Note the following, you are looking for the probability of the event $\{N_t = n\} = \{T_n \leq t < T_{n+1}\}$. Hence, for any $s \leq t$, if $T_n = s$, and $\xi_{n+1}>t-s$, this means that $T_{n+1} = T_n + \xi_{n+1} > s+(t-s)=t$.
Therefore, I hope it is now clear that $\{T_n = s, \xi_{n+1} > t-s\} \subset \{T_n \leq t < T_n+1\}$. And $$\bigcup_{s\in[0,t]}\{T_n = s, \xi_{n+1} > t-s\} = \{T_n \leq t < T_n+1\}$$
Since the events are the same, we know that $$P(\bigcup_{s\in[0,t]}\{T_n = s, \xi_{n+1} > t-s\} ) = P(\{T_n \leq t < T_n+1\})$$
Finally, since $\xi_{n+1}$ is independent of $T_n$, we have: $$ P(\bigcup_{s\in[0,t]}\{T_n = s, \xi_{n+1} > t-s\} )= \int^t_0 P(T_n = s)P(\xi_{n+1}> t-s)ds $$
To prove the identity above, we assume that $P\circ T_n^{-1}$ is absolutely continuous with respect to the Lebesgue measure. Hence, $$ \int^t_0 P(T_n = s)P(\xi_{n+1}> t-s)ds = \int_{T_n^{-1}([0,t])}P(\xi_{n+1}>t-s)d(P\circ T_n^{-1})(s) $$
Now, we can partition $[0,t]$ in $k \in \mathbb N$ subdivisions (i.e. $[0,t/k)\cup...\cup[t(k-1)/k,t]$).
As $k \to \infty$, the set $$A_k:= \bigcup_{i\in \{1,...,k\}} \{T_n \in \big[t\cdot (i-1)/k,t\cdot i/k \big ), \quad \xi_{n+1} > t-(i\cdot t/k)\} \\ A_k \to \bigcup_{s\in[0,t]}\{T_n = s, \xi_{n+1} > t-s\} = A $$
By the continuity of probability, then $P(A_k) \to P(A)$.

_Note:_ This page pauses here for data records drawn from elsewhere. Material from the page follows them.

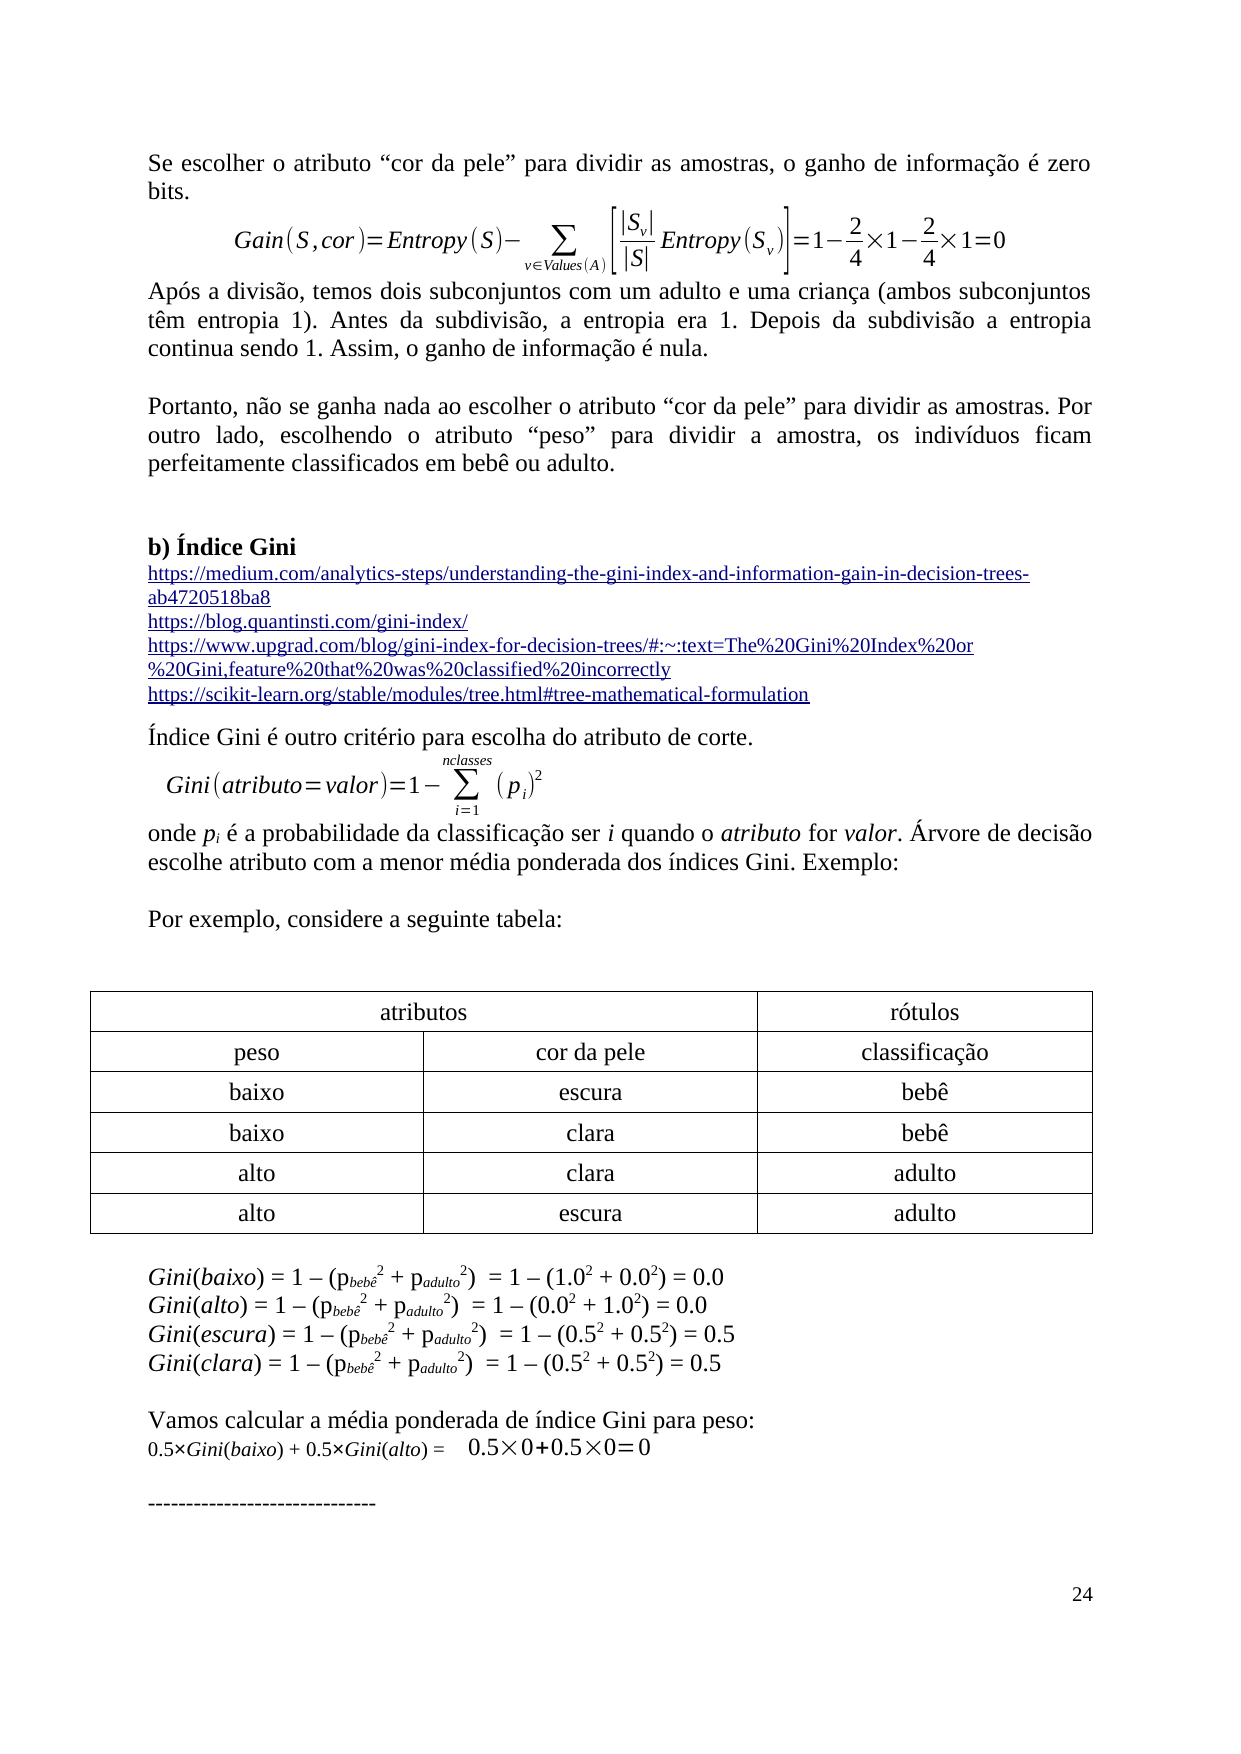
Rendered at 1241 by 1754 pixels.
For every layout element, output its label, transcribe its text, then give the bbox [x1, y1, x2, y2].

table_cell cor da pele [424, 1032, 757, 1071]
table_cell clara [424, 1113, 757, 1152]
table_cell alto [91, 1194, 423, 1233]
text Índice Gini é outro critério para escolha do atributo de corte. [148, 722, 1092, 751]
table_cell escura [424, 1072, 757, 1112]
table_header atributos [91, 992, 757, 1031]
text Vamos calcular a média ponderada de índice Gini para peso: [148, 1405, 1092, 1434]
text 0.5×Gini(baixo) + 0.5×Gini(alto) = [148, 1434, 1092, 1463]
table_cell baixo [91, 1113, 423, 1152]
text Após a divisão, temos dois subconjuntos com um adulto e uma criança (ambos subconjuntos têm entropia 1). Antes da subdivisão, a entropia era 1. Depois da subdivisão a entropia continua sendo 1. Assim, o ganho de informação é nula. [148, 276, 1092, 362]
text Gini(alto) = 1 – (pbebê2 + padulto2) = 1 – (0.02 + 1.02) = 0.0 [148, 1290, 1092, 1319]
table_cell alto [91, 1153, 423, 1192]
table_cell adulto [758, 1194, 1092, 1233]
text https://scikit-learn.org/stable/modules/tree.html#tree-mathematical-formulation [148, 681, 1092, 706]
table_cell clara [424, 1153, 757, 1192]
table_cell baixo [91, 1072, 423, 1112]
text https://medium.com/analytics-steps/understanding-the-gini-index-and-information-gain-in-decision-trees-ab4720518ba8 [148, 561, 1092, 609]
table_cell escura [424, 1194, 757, 1233]
text Portanto, não se ganha nada ao escolher o atributo “cor da pele” para dividir as amostras. Por outro lado, escolhendo o atributo “peso” para dividir a amostra, os indivíduos ficam perfeitamente classificados em bebê ou adulto. [148, 391, 1092, 477]
text ------------------------------ [148, 1489, 1092, 1515]
text Gini(escura) = 1 – (pbebê2 + padulto2) = 1 – (0.52 + 0.52) = 0.5 [148, 1319, 1092, 1348]
text Gini(clara) = 1 – (pbebê2 + padulto2) = 1 – (0.52 + 0.52) = 0.5 [148, 1348, 1092, 1377]
text Gini(baixo) = 1 – (pbebê2 + padulto2) = 1 – (1.02 + 0.02) = 0.0 [148, 1262, 1092, 1290]
text b) Índice Gini [148, 532, 1092, 561]
text Se escolher o atributo “cor da pele” para dividir as amostras, o ganho de informação é zero bits. [148, 148, 1092, 205]
table_header rótulos [758, 992, 1092, 1031]
table_cell bebê [758, 1072, 1092, 1112]
table_cell adulto [758, 1153, 1092, 1192]
table_cell classificação [758, 1032, 1092, 1071]
text https://www.upgrad.com/blog/gini-index-for-decision-trees/#:~:text=The%20Gini%20Index%20or%20Gini,feature%20that%20was%20classified%20incorrectly [148, 633, 1092, 681]
text onde pi é a probabilidade da classificação ser i quando o atributo for valor. Árvore de decisão escolhe atributo com a menor média ponderada dos índices Gini. Exemplo: [148, 818, 1092, 876]
text https://blog.quantinsti.com/gini-index/ [148, 609, 1092, 633]
table_cell bebê [758, 1113, 1092, 1152]
table_cell peso [91, 1032, 423, 1071]
text Por exemplo, considere a seguinte tabela: [148, 904, 1092, 933]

The only thing left to do is to prove that $$P(A_k) \to \int^t_0 P(T_n = s)P(\xi_{n+1}> t-s)ds $$
Let's call $I_i = [t\cdot (i-1)/k, t \cdot i/k)$, and define a simple function $$f_k = \sum_{i=1}^k P(\xi_{n+1}> t-t\cdot i/k) \mathbb I_{I_i}$$ Hence, we have: $$ P(A_k) = \sum^k_{i=1}P(T_n \in I_i)P(\xi_{n+1}> t-t\cdot i/k)= \int_{T_n^{-1}([0,t])}f_kd(P\circ T_n^{-1})(s) $$
Finally, since $f_k(s) \to f(s) = P(\xi_{n+1}>t-s)$. We can use the Dominated Convergence Theorem to conclude that: $$ P(A_k) = \int_{T_n^{-1}([0,t])}f_kd(P\circ T_n^{-1})(s) \to \int_{T_n^{-1}([0,t])}P(\xi_{n+1}>t-s)d(P\circ T_n^{-1})(s) $$